**TO DO**
Which lines in the listing below contain the string "What", with matching case? Pick out each one and copy it.

Images of plotted data:
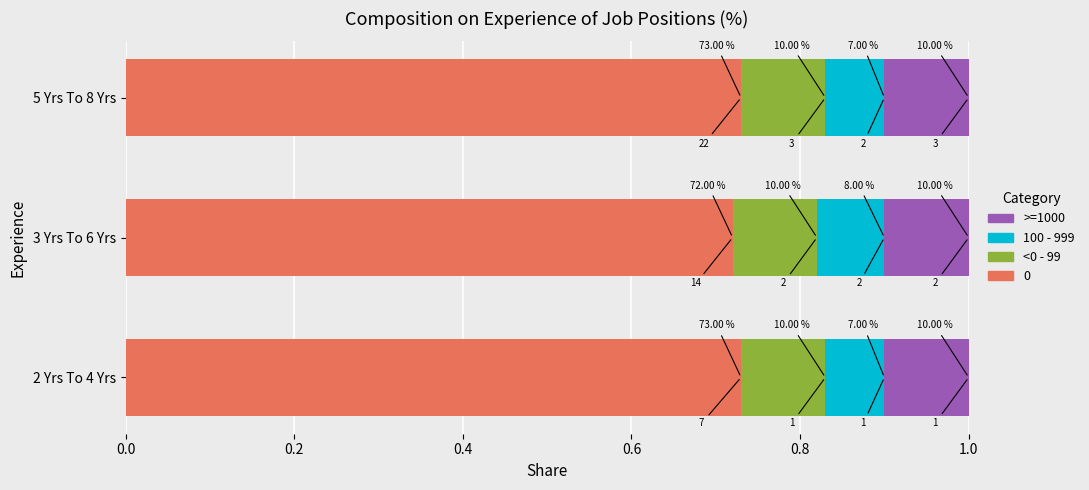

What are all the series names shown in the legend?

>=1000, 100 - 999, <0 - 99, 0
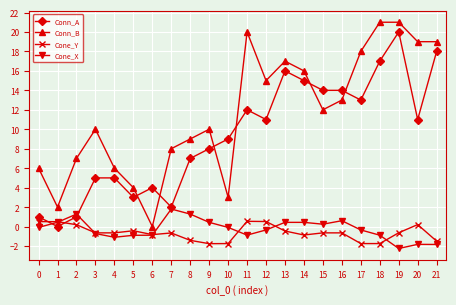

What is the value of the Conn_A point at the 1st from the left?

1.0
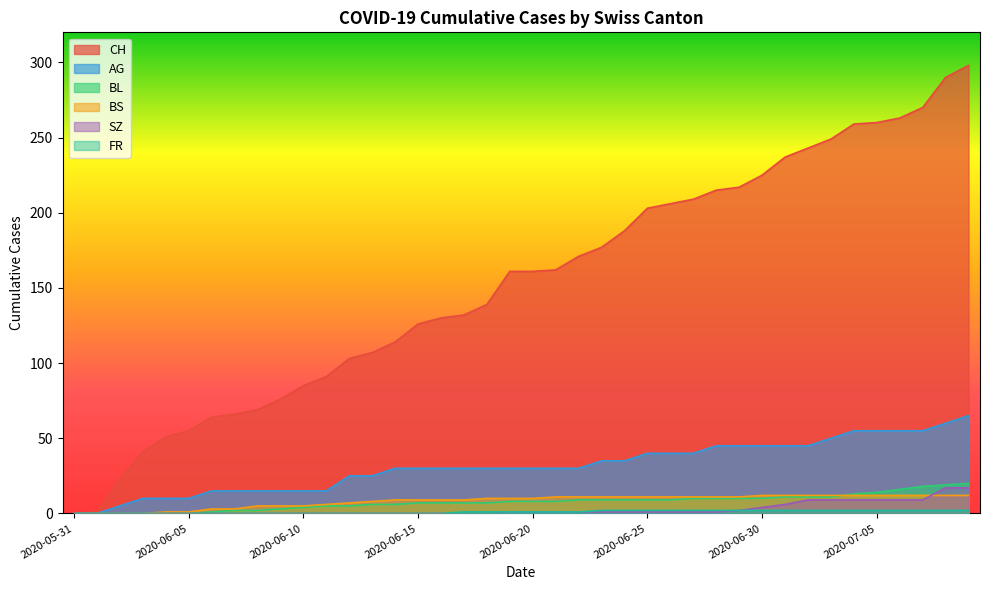

At which label does AG reach its peak?

2020-07-09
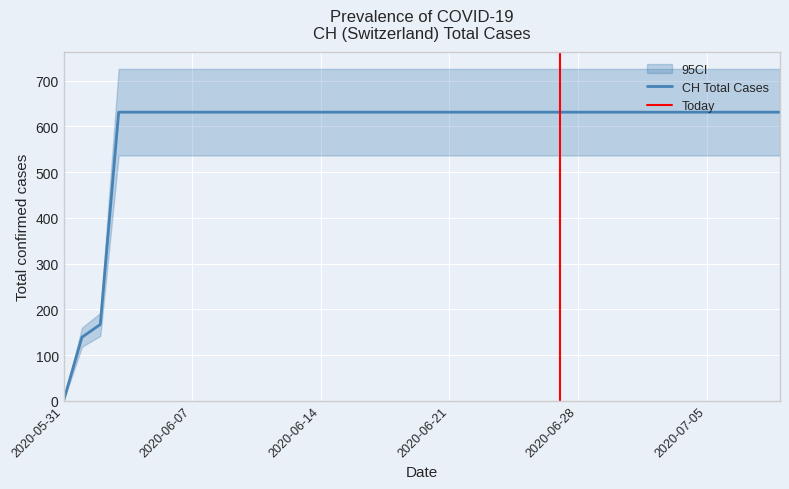

What is the sum of the values at 2020-06-20 and 2020-06-03?

1262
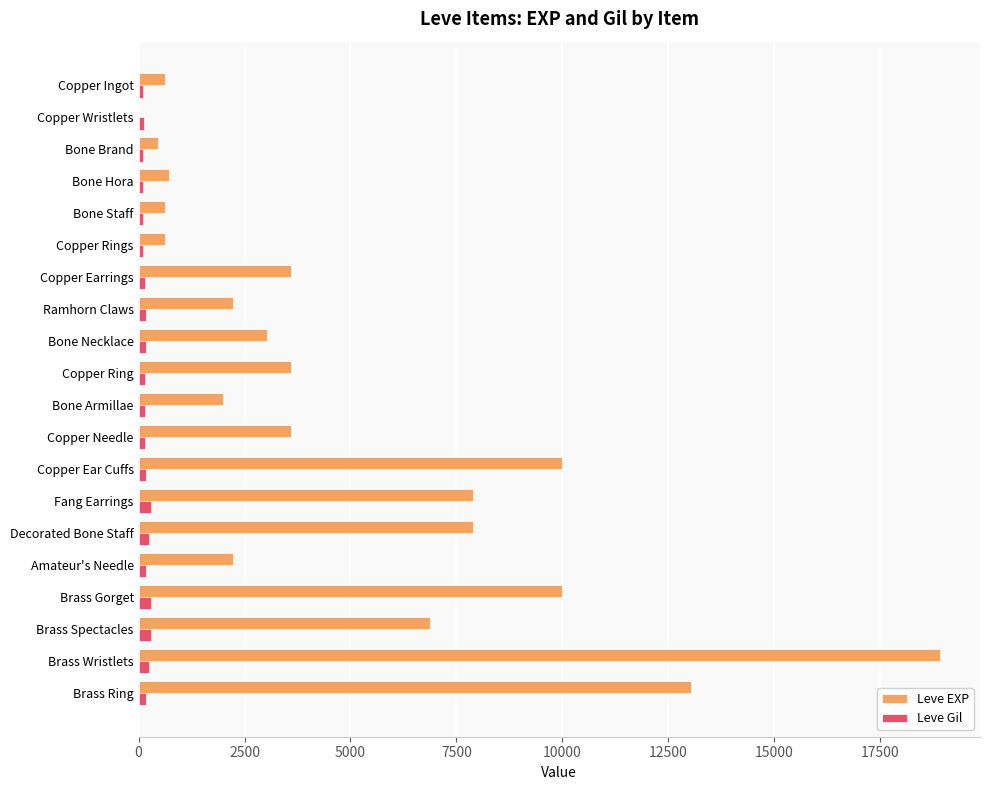

Which category has the highest value across all series?

Brass Wristlets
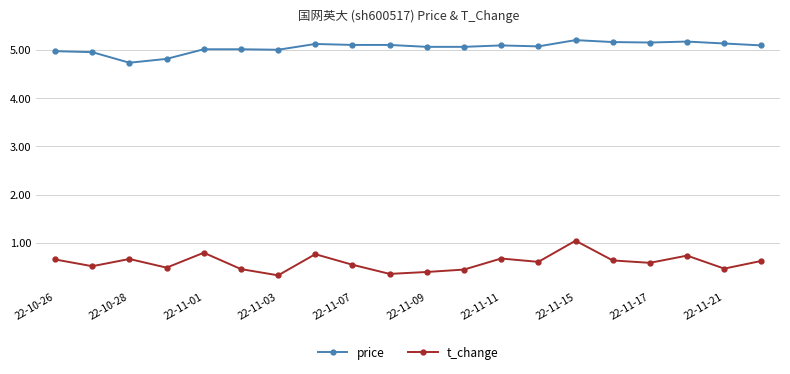

What is the minimum value for price?

4.7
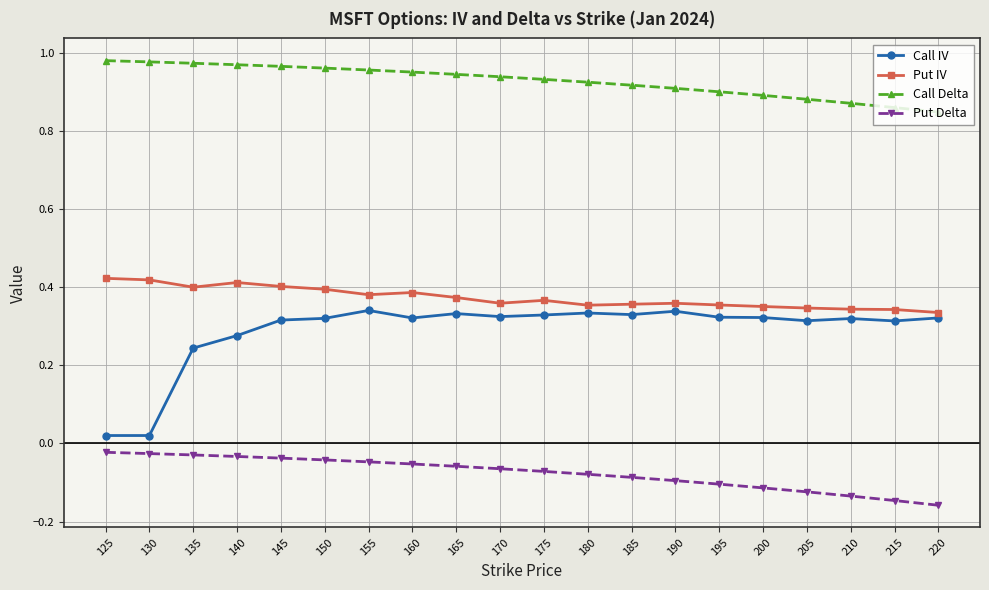

True or false: Put Delta and Call IV cross at least once.

False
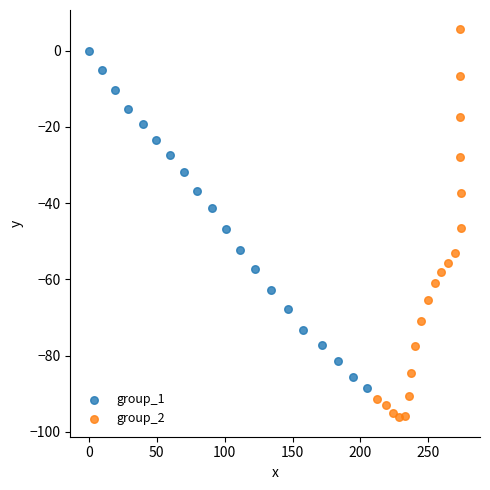

What are all the series names shown in the legend?

group_1, group_2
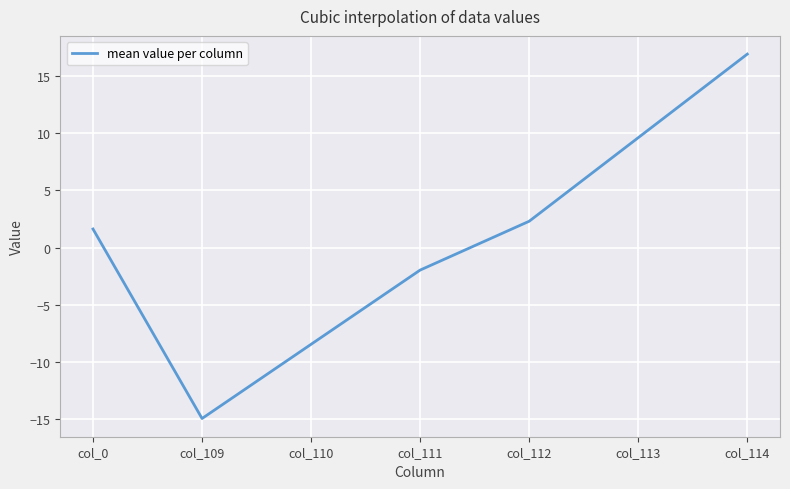

At which label is the value closest to 0?

col_0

**RESULT FOR THIS TASK**
What are all the series names shown in the legend?
What is the value of the Conn_A point at the 1st from the left?
What is the sum of the values at 2020-06-20 and 2020-06-03?
What is the minimum value for price?
What are all the series names shown in the legend?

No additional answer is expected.